Getting Started in Shipping to the UAE
When you start shipping goods to the UAE, there are some important factors to keep in mind. If you would like to introduce a local branch of your company, you should keep in mind that foreign ownership of companies in the UAE is limited to 49%, which means that you will need to find a local partner for your enterprise.
Alternatively, if you would like to just export goods to the UAE, this is a much simpler proposition. However, there is still a requirement for a local aspect. When exporting to the UAE, you will require a local agent. As an agent, distributor or franchisee, they must be a UAE national or a company owned entirely by UAE nationals.
One other option is shipping to a UAE Free Zone. These Free Zones have a variety of benefits, including the ability to completely own your company as a foreigner and export to the UAE without requiring a local agent. If you don’t want to use an agent or share ownership with locals, it’s best to work in the UAE Free Zones. There are several Free Zones in major cities, such as Abu Dhabi Global Markets or Dubai Media City.
Customs in the UAE
Just like any other country, when you are shipping to the UAE, there are specific rules and duties to keep in mind. These apply uniformly to all of the seven Emirates that make up the UAE, and all parcels sent to the UAE will only be cleared if these regulations are met.

◆ Data records ◆

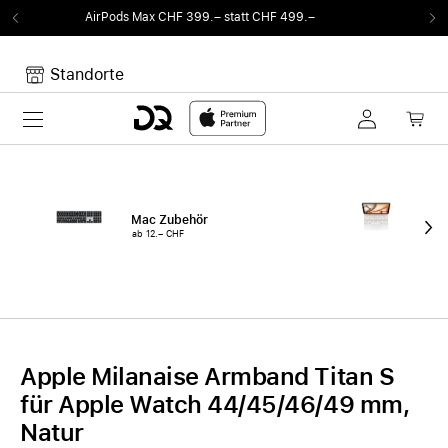
 Max CHF 399.– statt CHF 499.–
Von Sound a
Standorte
Toggle navigation
Dein Warenkorb
Noch keine Artikel im Warenkorb.
Mac Zubehör
iPa
ab 12.– CHF
ab 
Apple Milanaise Armband Titan S
für Apple Watch 44/45/46/49 mm,
Natur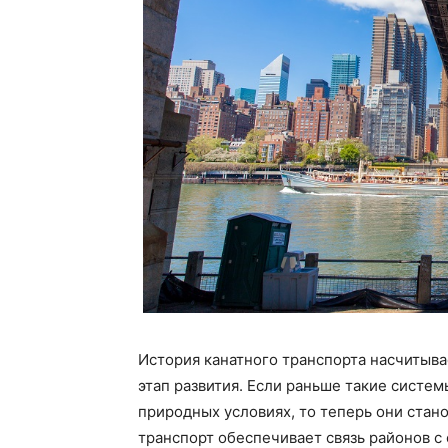
История канатного транспорта насчитыва
этап развития. Если раньше такие сист
природных условиях, то теперь они стан
транспорт обеспечивает связь районов с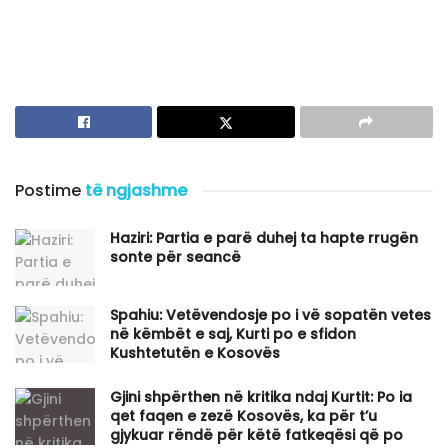
Postime
të ngjashme
Haziri: Partia e parë duhej ta hapte rrugën
sonte për seancë
Spahiu: Vetëvendosje po i vë sopatën vetes
në këmbët e saj, Kurti po e sfidon
Kushtetutën e Kosovës
Gjini shpërthen në kritika ndaj Kurtit: Po ia
qet faqen e zezë Kosovës, ka për t’u
gjykuar rëndë për këtë fatkeqësi që po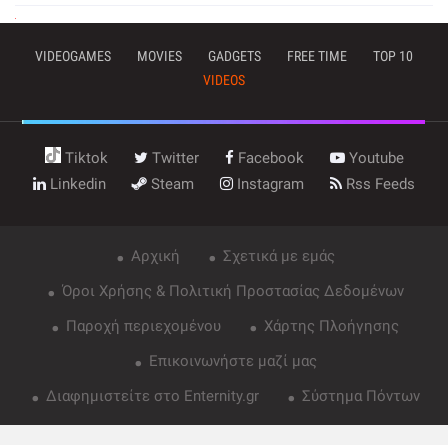
VIDEOGAMES
MOVIES
GADGETS
FREE TIME
TOP 10
VIDEOS
Tiktok
Twitter
Facebook
Youtube
Linkedin
Steam
Instagram
Rss Feeds
Αρχική
Σχετικά με εμάς
Όροι Χρήσης & Πολιτική Προστασίας Δεδομένων
Παροχή περιεχομένου
Χάρτης Πλοήγησης
Επικοινωνήστε μαζί μας
Διαφημιστείτε στο Enternity.gr
Σύστημα Πόντων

◆ Exercise 1 ◆
In the text on shipping to the UAE, what is the limit on foreign ownership of companies in the UAE?
◆ Exercise 2 ◆
Write out the part of the text on shipping to the UAE from "Customs in the" up to and including "regulations are met.", swapping "parcels" for "packages".

◆ Response 1 ◆
Foreign ownership is limited to 49%.

◆ Response 2 ◆
Customs in the UAE
Just like any other country, when you are shipping to the UAE, there are specific rules and duties to keep in mind. These apply uniformly to all of the seven Emirates that make up the UAE, and all packages sent to the UAE will only be cleared if these regulations are met.